Non-application of the regulation in the event of significant cumulative effects
A second, more radical mechanism is that of non-application. It is not aimed at an isolated agreement, but at a market situation. If on a relevant market parallel networks of similar agreements (e.g. non-compete clauses or exclusive purchasing obligations) cover more than 50% of that market, the Commission can adopt a regulation declaring that exemption regulation 461/2010 no longer applies on that specific market. This powerful measure is designed to remedy a "foreclosure effect" in the market, where the multitude of individually acceptable agreements collectively creates an almost insurmountable barrier for new entrants or existing competitors.
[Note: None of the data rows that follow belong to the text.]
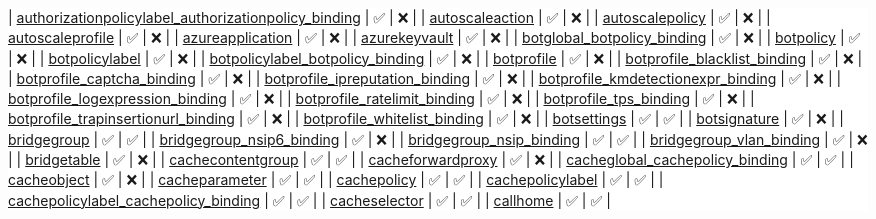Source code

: | [authorizationpolicylabel_authorizationpolicy_binding](https://netscaler.github.io/ansible-collection-netscaleradc/collections/netscaler/adc/authorizationpolicylabel_authorizationpolicy_binding_module.html) | ✅ | ❌ |
| [autoscaleaction](https://netscaler.github.io/ansible-collection-netscaleradc/collections/netscaler/adc/autoscaleaction_module.html) | ✅ | ❌ |
| [autoscalepolicy](https://netscaler.github.io/ansible-collection-netscaleradc/collections/netscaler/adc/autoscalepolicy_module.html) | ✅ | ❌ |
| [autoscaleprofile](https://netscaler.github.io/ansible-collection-netscaleradc/collections/netscaler/adc/autoscaleprofile_module.html) | ✅ | ❌ |
| [azureapplication](https://netscaler.github.io/ansible-collection-netscaleradc/collections/netscaler/adc/azureapplication_module.html) | ✅ | ❌ |
| [azurekeyvault](https://netscaler.github.io/ansible-collection-netscaleradc/collections/netscaler/adc/azurekeyvault_module.html) | ✅ | ❌ |
| [botglobal_botpolicy_binding](https://netscaler.github.io/ansible-collection-netscaleradc/collections/netscaler/adc/botglobal_botpolicy_binding_module.html) | ✅ | ❌ |
| [botpolicy](https://netscaler.github.io/ansible-collection-netscaleradc/collections/netscaler/adc/botpolicy_module.html) | ✅ | ❌ |
| [botpolicylabel](https://netscaler.github.io/ansible-collection-netscaleradc/collections/netscaler/adc/botpolicylabel_module.html) | ✅ | ❌ |
| [botpolicylabel_botpolicy_binding](https://netscaler.github.io/ansible-collection-netscaleradc/collections/netscaler/adc/botpolicylabel_botpolicy_binding_module.html) | ✅ | ❌ |
| [botprofile](https://netscaler.github.io/ansible-collection-netscaleradc/collections/netscaler/adc/botprofile_module.html) | ✅ | ❌ |
| [botprofile_blacklist_binding](https://netscaler.github.io/ansible-collection-netscaleradc/collections/netscaler/adc/botprofile_blacklist_binding_module.html) | ✅ | ❌ |
| [botprofile_captcha_binding](https://netscaler.github.io/ansible-collection-netscaleradc/collections/netscaler/adc/botprofile_captcha_binding_module.html) | ✅ | ❌ |
| [botprofile_ipreputation_binding](https://netscaler.github.io/ansible-collection-netscaleradc/collections/netscaler/adc/botprofile_ipreputation_binding_module.html) | ✅ | ❌ |
| [botprofile_kmdetectionexpr_binding](https://netscaler.github.io/ansible-collection-netscaleradc/collections/netscaler/adc/botprofile_kmdetectionexpr_binding_module.html) | ✅ | ❌ |
| [botprofile_logexpression_binding](https://netscaler.github.io/ansible-collection-netscaleradc/collections/netscaler/adc/botprofile_logexpression_binding_module.html) | ✅ | ❌ |
| [botprofile_ratelimit_binding](https://netscaler.github.io/ansible-collection-netscaleradc/collections/netscaler/adc/botprofile_ratelimit_binding_module.html) | ✅ | ❌ |
| [botprofile_tps_binding](https://netscaler.github.io/ansible-collection-netscaleradc/collections/netscaler/adc/botprofile_tps_binding_module.html) | ✅ | ❌ |
| [botprofile_trapinsertionurl_binding](https://netscaler.github.io/ansible-collection-netscaleradc/collections/netscaler/adc/botprofile_trapinsertionurl_binding_module.html) | ✅ | ❌ |
| [botprofile_whitelist_binding](https://netscaler.github.io/ansible-collection-netscaleradc/collections/netscaler/adc/botprofile_whitelist_binding_module.html) | ✅ | ❌ |
| [botsettings](https://netscaler.github.io/ansible-collection-netscaleradc/collections/netscaler/adc/botsettings_module.html) | ✅ | ✅ |
| [botsignature](https://netscaler.github.io/ansible-collection-netscaleradc/collections/netscaler/adc/botsignature_module.html) | ✅ | ❌ |
| [bridgegroup](https://netscaler.github.io/ansible-collection-netscaleradc/collections/netscaler/adc/bridgegroup_module.html) | ✅ | ✅ |
| [bridgegroup_nsip6_binding](https://netscaler.github.io/ansible-collection-netscaleradc/collections/netscaler/adc/bridgegroup_nsip6_binding_module.html) | ✅ | ❌ |
| [bridgegroup_nsip_binding](https://netscaler.github.io/ansible-collection-netscaleradc/collections/netscaler/adc/bridgegroup_nsip_binding_module.html) | ✅ | ✅ |
| [bridgegroup_vlan_binding](https://netscaler.github.io/ansible-collection-netscaleradc/collections/netscaler/adc/bridgegroup_vlan_binding_module.html) | ✅ | ❌ |
| [bridgetable](https://netscaler.github.io/ansible-collection-netscaleradc/collections/netscaler/adc/bridgetable_module.html) | ✅ | ❌ |
| [cachecontentgroup](https://netscaler.github.io/ansible-collection-netscaleradc/collections/netscaler/adc/cachecontentgroup_module.html) | ✅ | ✅ |
| [cacheforwardproxy](https://netscaler.github.io/ansible-collection-netscaleradc/collections/netscaler/adc/cacheforwardproxy_module.html) | ✅ | ❌ |
| [cacheglobal_cachepolicy_binding](https://netscaler.github.io/ansible-collection-netscaleradc/collections/netscaler/adc/cacheglobal_cachepolicy_binding_module.html) | ✅ | ✅ |
| [cacheobject](https://netscaler.github.io/ansible-collection-netscaleradc/collections/netscaler/adc/cacheobject_module.html) | ✅ | ❌ |
| [cacheparameter](https://netscaler.github.io/ansible-collection-netscaleradc/collections/netscaler/adc/cacheparameter_module.html) | ✅ | ✅ |
| [cachepolicy](https://netscaler.github.io/ansible-collection-netscaleradc/collections/netscaler/adc/cachepolicy_module.html) | ✅ | ✅ |
| [cachepolicylabel](https://netscaler.github.io/ansible-collection-netscaleradc/collections/netscaler/adc/cachepolicylabel_module.html) | ✅ | ✅ |
| [cachepolicylabel_cachepolicy_binding](https://netscaler.github.io/ansible-collection-netscaleradc/collections/netscaler/adc/cachepolicylabel_cachepolicy_binding_module.html) | ✅ | ✅ |
| [cacheselector](https://netscaler.github.io/ansible-collection-netscaleradc/collections/netscaler/adc/cacheselector_module.html) | ✅ | ✅ |
| [callhome](https://netscaler.github.io/ansible-collection-netscaleradc/collections/netscaler/adc/callhome_module.html) | ✅ | ✅ |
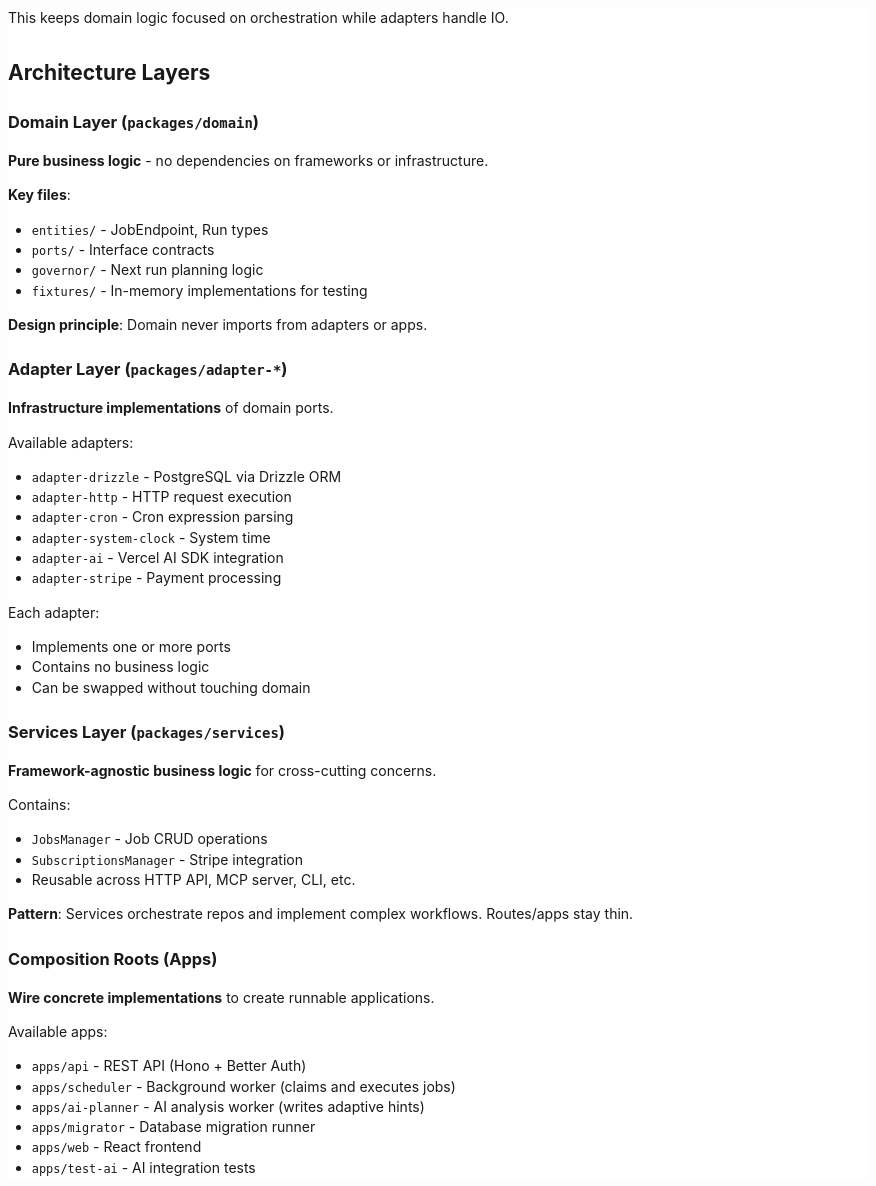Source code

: This keeps domain logic focused on orchestration while adapters handle IO.

## Architecture Layers

### Domain Layer (`packages/domain`)

**Pure business logic** - no dependencies on frameworks or infrastructure.

**Key files**:
- `entities/` - JobEndpoint, Run types
- `ports/` - Interface contracts
- `governor/` - Next run planning logic
- `fixtures/` - In-memory implementations for testing

**Design principle**: Domain never imports from adapters or apps.

### Adapter Layer (`packages/adapter-*`)

**Infrastructure implementations** of domain ports.

Available adapters:
- `adapter-drizzle` - PostgreSQL via Drizzle ORM
- `adapter-http` - HTTP request execution
- `adapter-cron` - Cron expression parsing
- `adapter-system-clock` - System time
- `adapter-ai` - Vercel AI SDK integration
- `adapter-stripe` - Payment processing

Each adapter:
- Implements one or more ports
- Contains no business logic
- Can be swapped without touching domain

### Services Layer (`packages/services`)

**Framework-agnostic business logic** for cross-cutting concerns.

Contains:
- `JobsManager` - Job CRUD operations
- `SubscriptionsManager` - Stripe integration
- Reusable across HTTP API, MCP server, CLI, etc.

**Pattern**: Services orchestrate repos and implement complex workflows. Routes/apps stay thin.

### Composition Roots (Apps)

**Wire concrete implementations** to create runnable applications.

Available apps:
- `apps/api` - REST API (Hono + Better Auth)
- `apps/scheduler` - Background worker (claims and executes jobs)
- `apps/ai-planner` - AI analysis worker (writes adaptive hints)
- `apps/migrator` - Database migration runner
- `apps/web` - React frontend
- `apps/test-ai` - AI integration tests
Regulation of the automotive after-sales sector remains a dense area of law, marked by a subtle balance between contractual freedom and the need to preserve open competition. For companies in the sector, constant vigilance is required to ensure the compliance of their contracts and practices. If you are faced with problems relating to the organisation of your network or the application of these rules, contact our firm for a tailor-made analysis of your situation.
Sources
- Commission Regulation (EU) No 461/2010 of 27 May 2010 on the application of Article 101(3) of the Treaty on the Functioning of the European Union to categories of vertical agreements and concerted practices in the motor vehicle sector.
- Commission Regulation (EU) 2023/822 of 17 April 2023 amending Regulation (EU) 461/2010 as regards its period of validity.
- Communication from the Commission - Guidelines on vertical restraints in motor vehicle sales and repair agreements and motor vehicle spare parts distribution agreements (2023/C 133 I/01).
- Treaty on the Functioning of the European Union (TFEU), in particular Article 101.